DOVER-FOXCROFT, Maine — A former chairman of the Piscataquis County Democratic Party has sued the county’s Democratic Executive Committee to recover $8,260.62 in loans and services he said he provided to the party.
A three-count lawsuit filed in April 2009 by Julius L. Erdo III of Willimantic against the executive committee of Donald Crossman, Willis Higgins, Richard Johnson, Theresa Mudgett, Patsy Fortier, Sylvia Johnson and Sharon Jones was heard Monday by Justice William Anderson in Piscataquis County Superior Court.
Anderson also heard a counterclaim filed by the Piscataquis County Democratic Executive Committee against Erdo for harassment and intentional infliction of emotional distress.

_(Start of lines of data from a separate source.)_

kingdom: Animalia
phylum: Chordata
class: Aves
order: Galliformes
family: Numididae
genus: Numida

At the trial’s conclusion, Anderson said, he will render a written decision but gave no specific date when that might occur.
Erdo, who since has left the Democratic Party and says he is an independent, claims that members of the executive committee in 2006 had verbally approved the work he did, including construction of a podium for an open house at the committee’s headquarters and renovations to the headquarters. He also said the committee members had verbally approved the purchases he made, which included advertisements and flags. He also claimed he made two $500 cash loans to the committee that never were repaid.
“After five years, I still haven’t received a penny,” Erdo, a construction engineer, said Monday in the courtroom. “I just want to get back the money I put in.”
Higgins, who was named in the civil suit and who served as counsel for the defendants, said the purchases and services never were authorized by vote of the committee as stipulated by the bylaws.
The defendants said they first raised an alarm with Erdo when they were billed $454 for American flags and bunting he had purchased. The flags were the best that could be purchased, they said, and were not what a “hand-to-mouth” organization would buy.
“We do not contest that he did the work; we do contest that there was any obligation to pay for it,” Higgins told Anderson. After receiving Erdo’s bill, Higgins said, the executive committee told Erdo it had to abide by the bylaws but agreed to review the bills he had incurred without prior vote, to see whether they were proper.
“At that point Mr. Erdo went rogue” and used abusive language, Higgins said in his closing argument. “His conduct has been outrageous.” The committee ultimately petitioned to impeach Erdo, but he resigned before that action was carried out, according to Higgins.
Erdo told Anderson that he kept meticulous notes of discussions and meetings in a daily journal he carried. From those notes, he asked the defendants whether they recalled specific discussions regarding the purchases he had made and the work he had done. The defendants denied they ever authorized the work and said the bylaws prevented them from taking such actions.
In his testimony, Erdo said the county committee hadn’t contested the bill, and in fact had submitted the bill to the state Democratic Party for reimbursement. When the state committee refused to pay, the county committee then tried to negotiate with him, but nothing came of it, Erdo claimed.
Erdo also questioned the two cash loans he had given to the committee and noted a discrepancy in the committee’s report that was filed with the Maine Democratic Party’s Ethics Committee. He said a loan repayment of $492.22 was listed, but he questioned where the remaining $507.78 was listed.
Anderson was told by the Piscataquis County Democratic Party’s treasurer, Patsy Fortier, that the loan repayment listed on the report referred to something else because Erdo had given the money to the committee as a donation.